Despite a family that constantly encouraged me to become a pastor, whenever I was asked what I wanted to be when I grew up, I said “author.”
This was an acceptable secondary answer, because way back in our family tree, all the way back to Denmark, we have my great-great-great something-or-other, Hans Christian Andersen. His favorite grandmother had our family surname (but the Danish version). He wrote about her in his stories, picturing her as the angel in The Little Match Girl.
I saw the pre-Disney version of Hans Christian Andersen’s The Little Mermaid when I was very young, where the mermaid turns to foam in the end. I remember watching with my dad on a Saturday morning, and bursting into tears. It was nearly traumatizing, but not in a totally awful way. Even now when I think of it, it breaks my heart.
I wrote my first story in second grade. It was called The Magic Hat, and it was ten pages long. Mine was the longest. It had all my friends in it, as well as pyramids, sparkles, and a talking squirrel. I still have the only copy—it’s been kept in the same Care Bears folder all these years.
As a high school sophomore, we were assigned to write a story. Mine was a tragic romance called Smoking Guns. It was 48 pages, and once again, was the longest. My mom actually typed it for me on an electric typewriter, too, so that was pretty awesome. And my teacher read it out loud. All 48 pages. That was pretty awesome, too.
After graduating from college with an English major, I went to grad school for creative writing. I didn’t really expect to do anything with it—I just liked it. I had some really good feedback and I loved my time there, but I never finished even though I had enough credits. I think about going back.

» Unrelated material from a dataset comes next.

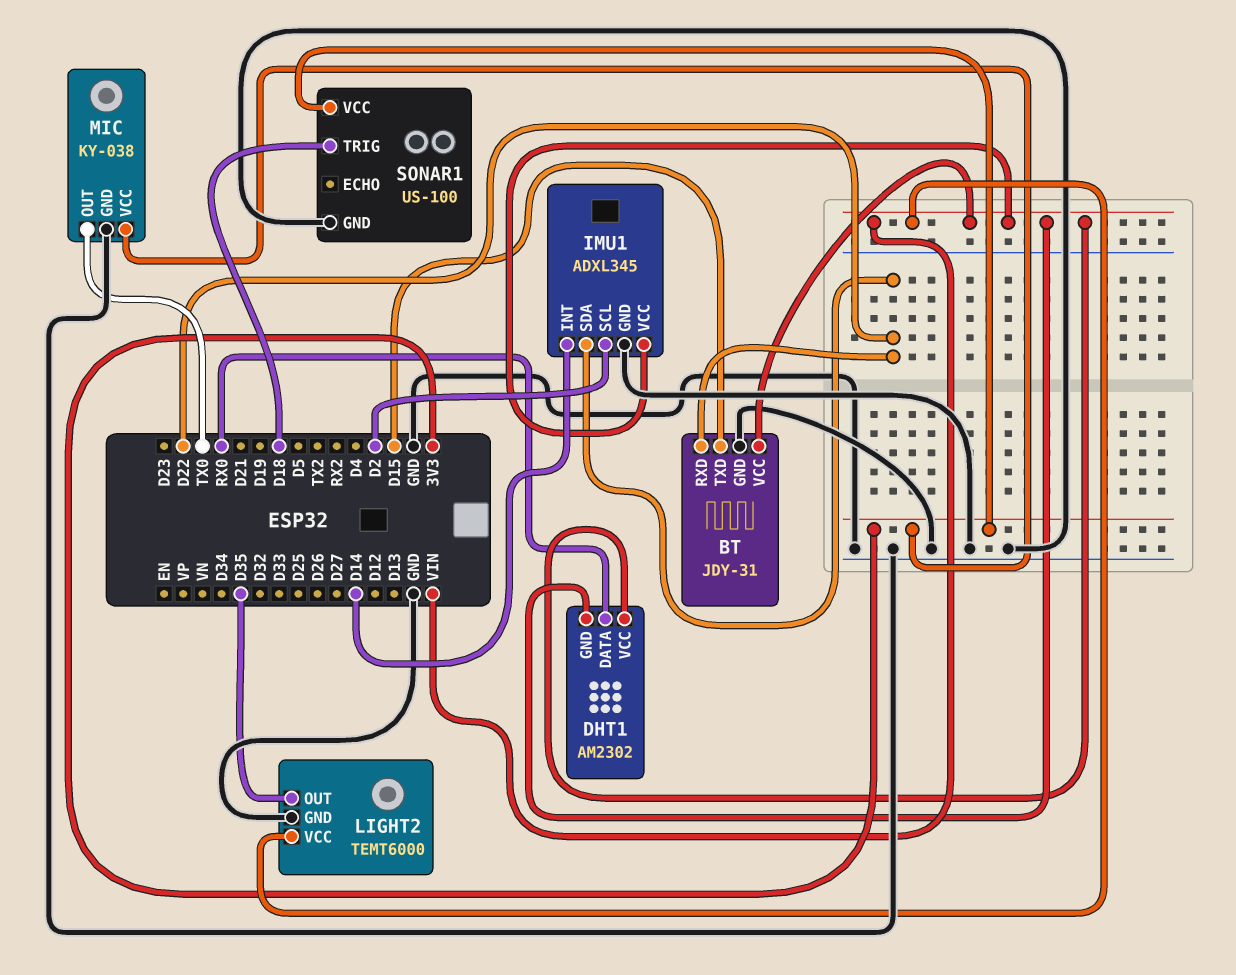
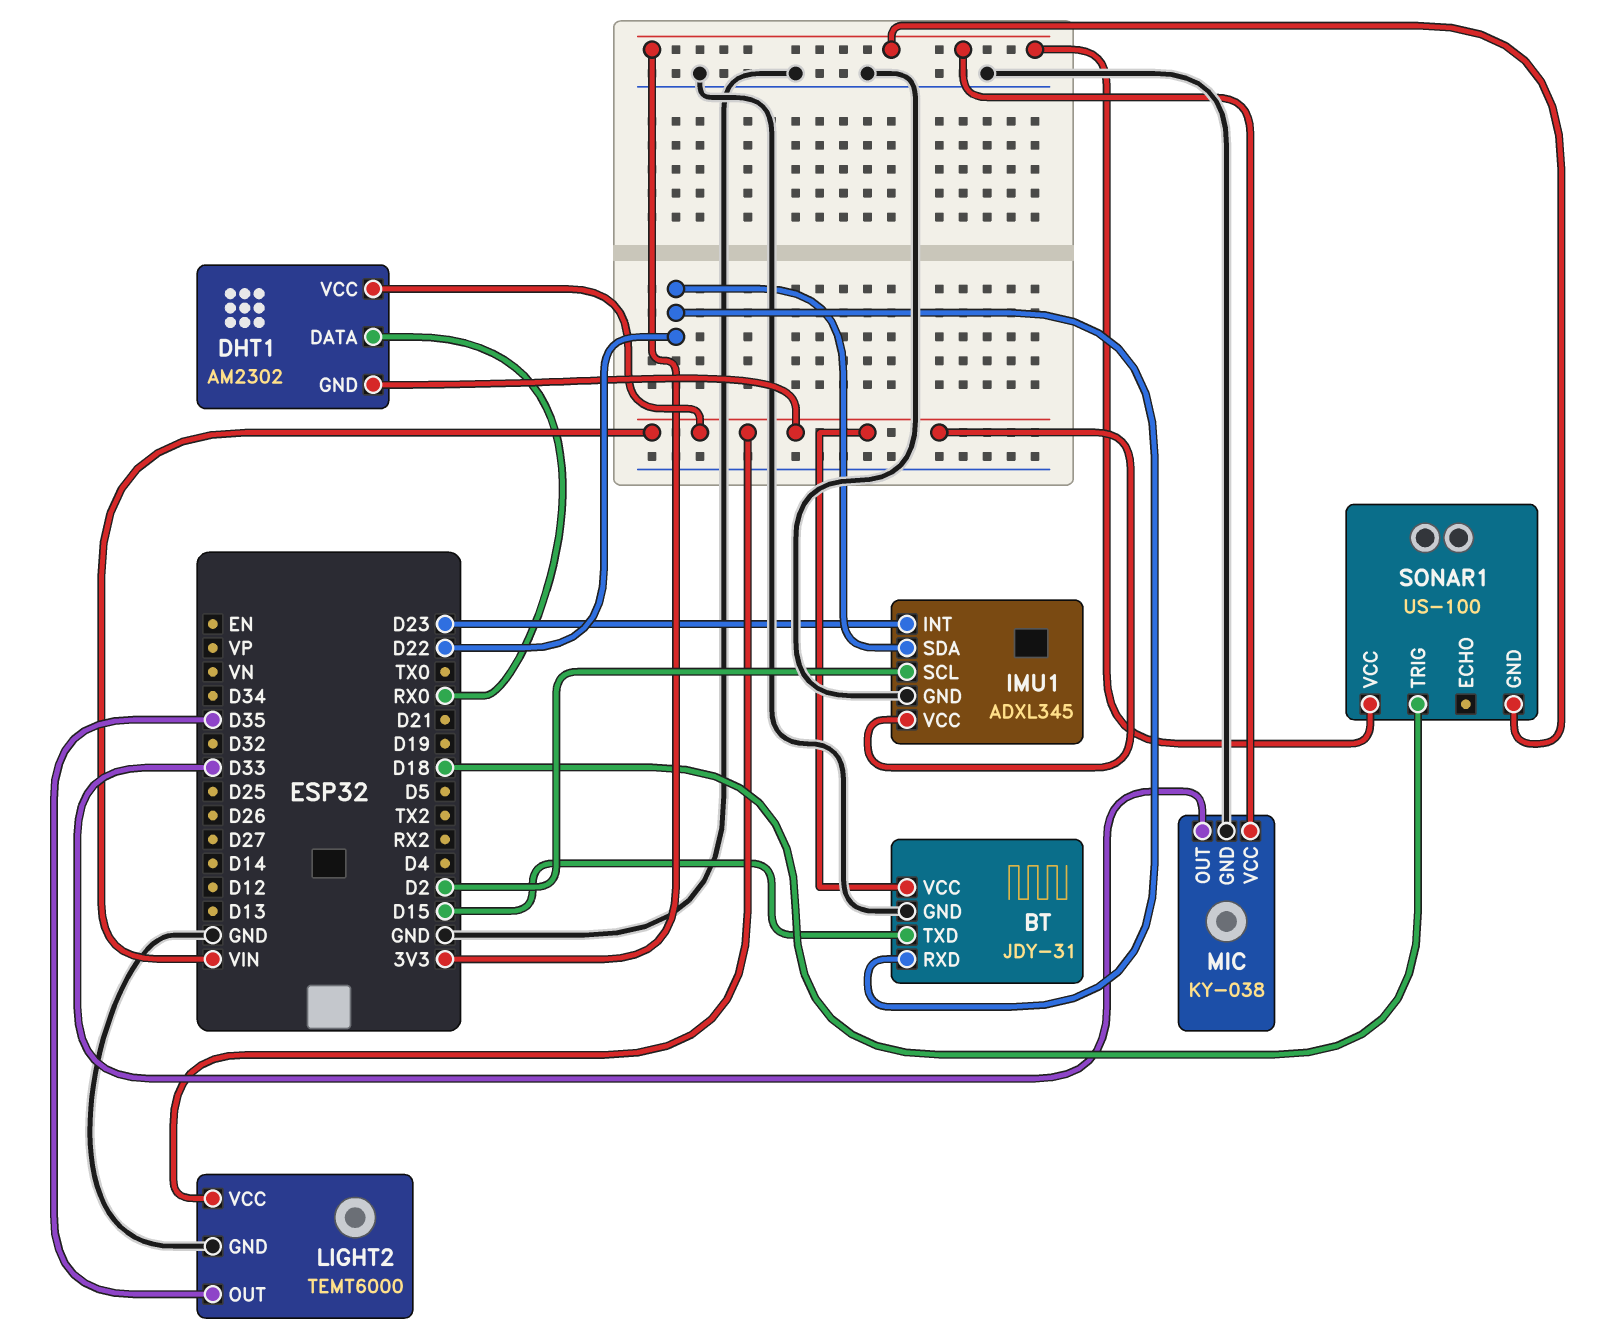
IMU1 pin INT: D14 -> D23
MIC pin OUT: TX0 -> D33
SONAR1 pin GND: GND -> 3V3

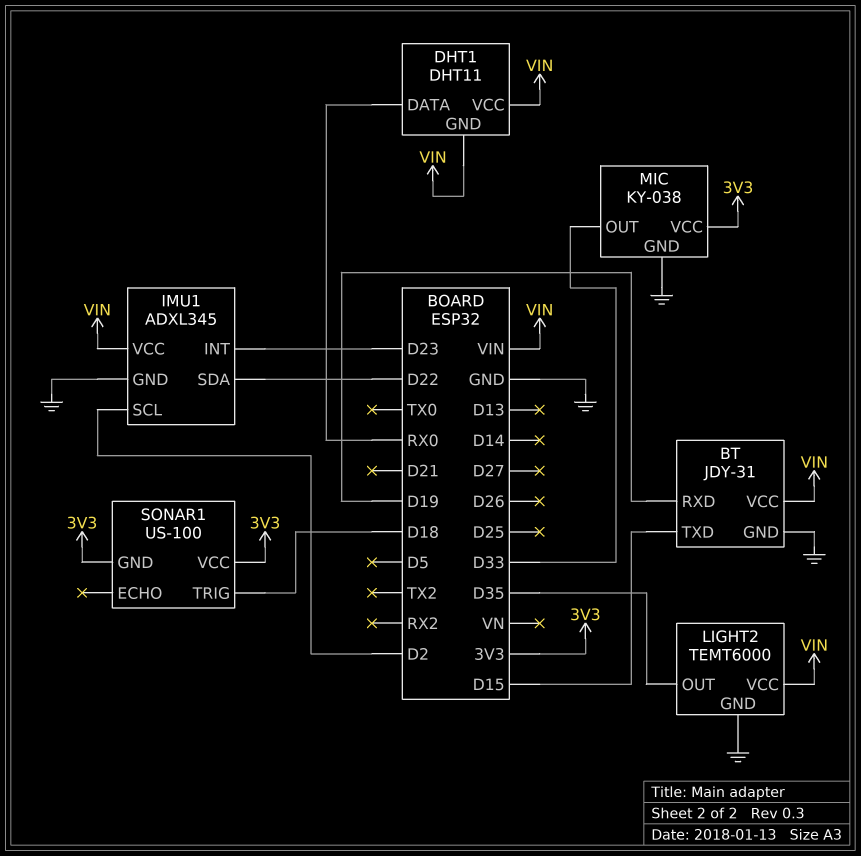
BT pin RXD: D22 -> D19
DHT1: AM2302 -> DHT11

I took a detour into teaching and got my master’s in education instead. Now I’m a middle school special education teacher in one of the largest urban school districts in the country, going on fifteen years. I didn’t know this until I was years into my job, but I found an old college aptitude test I had no recollection of taking, and guess what it said I should be—a special education teacher! So, maybe it’s not the detour I thought it was, so much as a path I was meant to be on all along.